Rand’s career led to monumental shifts in the field of American commercial design. When he began working in media promotion and magazine design in the early 1930s, there was a small group of American and European expat designers who were beginning to combine the experimental formal vocabularies of European design with the demands of American commerce. Rand employed photography, montage, collage and “new typography” — all methods popular among European modernists. These practices often produced clever, minimalist designs, which stood out from the advertising of the era, which, in an emerging industrialized culture still hobbling out of the Great Depression, was more concerned with promoting prosperity and the status quo.

Rand’s demand for high quality and intellectual rigor were made apparent early on, designing for Esquire-Coronet, Apparel Arts and most notably, Direction magazine from 1937-1941, where he often worked for little to no money in exchange for creative freedom. When he was just 23, he was given the position of art director at Esquire. During this time, he also developed the unique presentation style that he became known for: pitches were often accompanied by hefty binders of drafts, references and research, effectively exposing the design process as a methodical, searching, spiritual distillation to bring about a pure marriage of idea and image.

In 1942, Rand began designing advertising and packaging for companies such as El Producto Cigars and Ohrbach’s department stores, as well as book covers and exhibition posters. The same year, he began teaching at Cooper Union, with an appointment at Pratt following in 1946 and a position in the Yale design department from 1956 to 1992. In 1947 he published his famous Thoughts on Design, one of many books he’d write that featured his clear, concise philosophies. Insistent on a holistic vision of his life and work, Rand and his wife Ann, an architect, built their now-famous Weston, Connecticut home and studio in 1951. The home was lauded for its intimacy and singularity, for being an “enduring, essential house” and was recognized as one of the ten best American homes by Esquire in 1953.

By the 1950s, many American brands were expanding internationally, bringing about the need for corporate identity programs.
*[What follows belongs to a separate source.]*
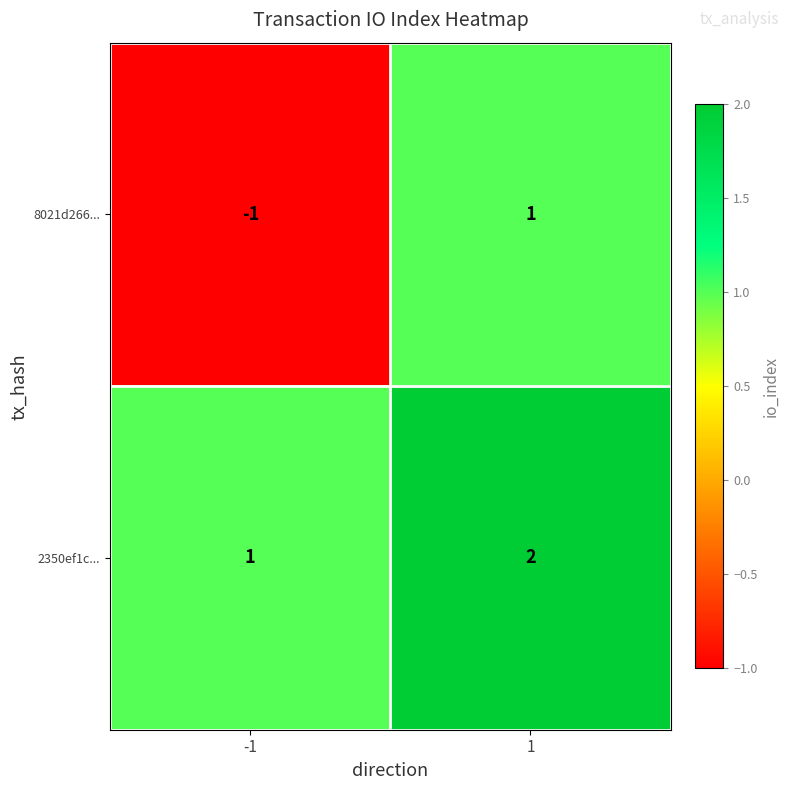

True or false: 2350ef1c... has a value of 2 at 1.

True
In 1956, Rand was hired by IBM to help shape the company’s global brand and design their logo; he would work for IBM for three decades. Some of his most famous designs from this era are the Eye-Bee-M rebus, campaigns for Westinghouse and Cummins, and creating the ABC, UPS and NeXT logos. László Moholy-Nagy, an idol of Rand’s, saw him as the rare form of “an idealist and a realist using the language of the poet and the businessman.” Massimo Vignelli, a fellow modernist icon, noted that Rand “moved corporations to new levels of intellectual elegance.”
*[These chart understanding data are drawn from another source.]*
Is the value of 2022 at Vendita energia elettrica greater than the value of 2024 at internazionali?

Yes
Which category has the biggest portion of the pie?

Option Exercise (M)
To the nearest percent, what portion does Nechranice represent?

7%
In 1972, Rand was inducted into the New York Art Directors Club Hall of Fame and received the Royal Designer for Industry award from the Royal Society of London in 1953. Paul Rand passed away in 1996 in his Weston, Connecticut home. He was working on publishing his seventh book, From Lascaux to Brooklyn, and had just completed his final logo design for the B2B online printing company Servador. His work has been the subject of retrospectives at the Museum of the City of New York (Everything is Design: The Work of Paul Rand in 2015) and The University of Michigan Museum of Art (2017) and his work is held in the collections of Museum of Modern Art, New York, the Smithsonian and many other institutions.